TASK GOAL => Verbatim repeat, images excluded. Give each entry again as written.

Stored data
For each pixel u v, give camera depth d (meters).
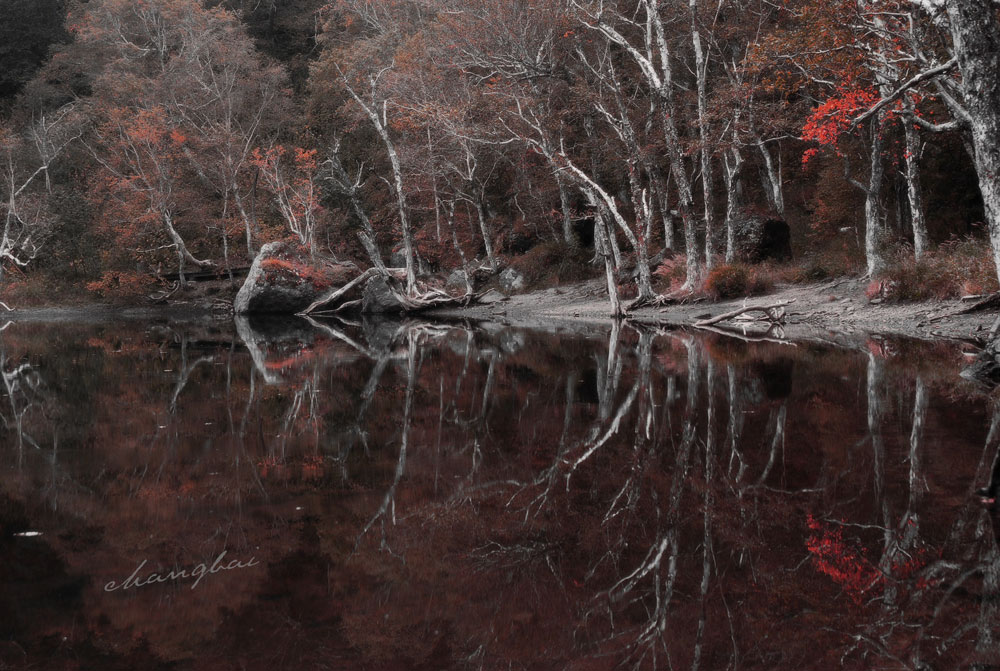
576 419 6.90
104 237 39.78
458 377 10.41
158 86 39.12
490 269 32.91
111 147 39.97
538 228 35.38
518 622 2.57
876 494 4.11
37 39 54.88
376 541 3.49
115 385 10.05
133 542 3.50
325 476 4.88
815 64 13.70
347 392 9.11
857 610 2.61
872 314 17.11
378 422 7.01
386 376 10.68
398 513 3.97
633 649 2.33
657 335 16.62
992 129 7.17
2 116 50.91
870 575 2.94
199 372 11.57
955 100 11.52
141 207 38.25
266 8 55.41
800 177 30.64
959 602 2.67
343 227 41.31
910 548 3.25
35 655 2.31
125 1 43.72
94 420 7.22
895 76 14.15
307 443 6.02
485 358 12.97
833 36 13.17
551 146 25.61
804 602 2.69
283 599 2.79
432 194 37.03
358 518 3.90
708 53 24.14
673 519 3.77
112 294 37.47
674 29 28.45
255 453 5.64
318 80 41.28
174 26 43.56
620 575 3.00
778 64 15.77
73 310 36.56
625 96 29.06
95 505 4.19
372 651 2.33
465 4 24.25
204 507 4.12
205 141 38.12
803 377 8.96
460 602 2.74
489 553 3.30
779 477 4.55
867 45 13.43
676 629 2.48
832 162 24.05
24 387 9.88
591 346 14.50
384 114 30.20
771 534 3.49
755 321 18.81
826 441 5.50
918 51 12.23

EXERCISE OUTPUT =>
For each pixel u v, give camera depth d (meters).
576 419 6.90
104 237 39.78
458 377 10.41
158 86 39.12
490 269 32.91
111 147 39.97
538 228 35.38
518 622 2.57
876 494 4.11
37 39 54.88
376 541 3.49
115 385 10.05
133 542 3.50
325 476 4.88
815 64 13.70
347 392 9.11
857 610 2.61
872 314 17.11
378 422 7.01
386 376 10.68
398 513 3.97
633 649 2.33
657 335 16.62
992 129 7.17
2 116 50.91
870 575 2.94
199 372 11.57
955 100 11.52
141 207 38.25
266 8 55.41
800 177 30.64
959 602 2.67
343 227 41.31
910 548 3.25
35 655 2.31
125 1 43.72
94 420 7.22
895 76 14.15
307 443 6.02
485 358 12.97
833 36 13.17
551 146 25.61
804 602 2.69
283 599 2.79
432 194 37.03
358 518 3.90
708 53 24.14
673 519 3.77
112 294 37.47
674 29 28.45
255 453 5.64
318 80 41.28
174 26 43.56
620 575 3.00
778 64 15.77
73 310 36.56
625 96 29.06
95 505 4.19
372 651 2.33
465 4 24.25
204 507 4.12
205 141 38.12
803 377 8.96
460 602 2.74
489 553 3.30
779 477 4.55
867 45 13.43
676 629 2.48
832 162 24.05
24 387 9.88
591 346 14.50
384 114 30.20
771 534 3.49
755 321 18.81
826 441 5.50
918 51 12.23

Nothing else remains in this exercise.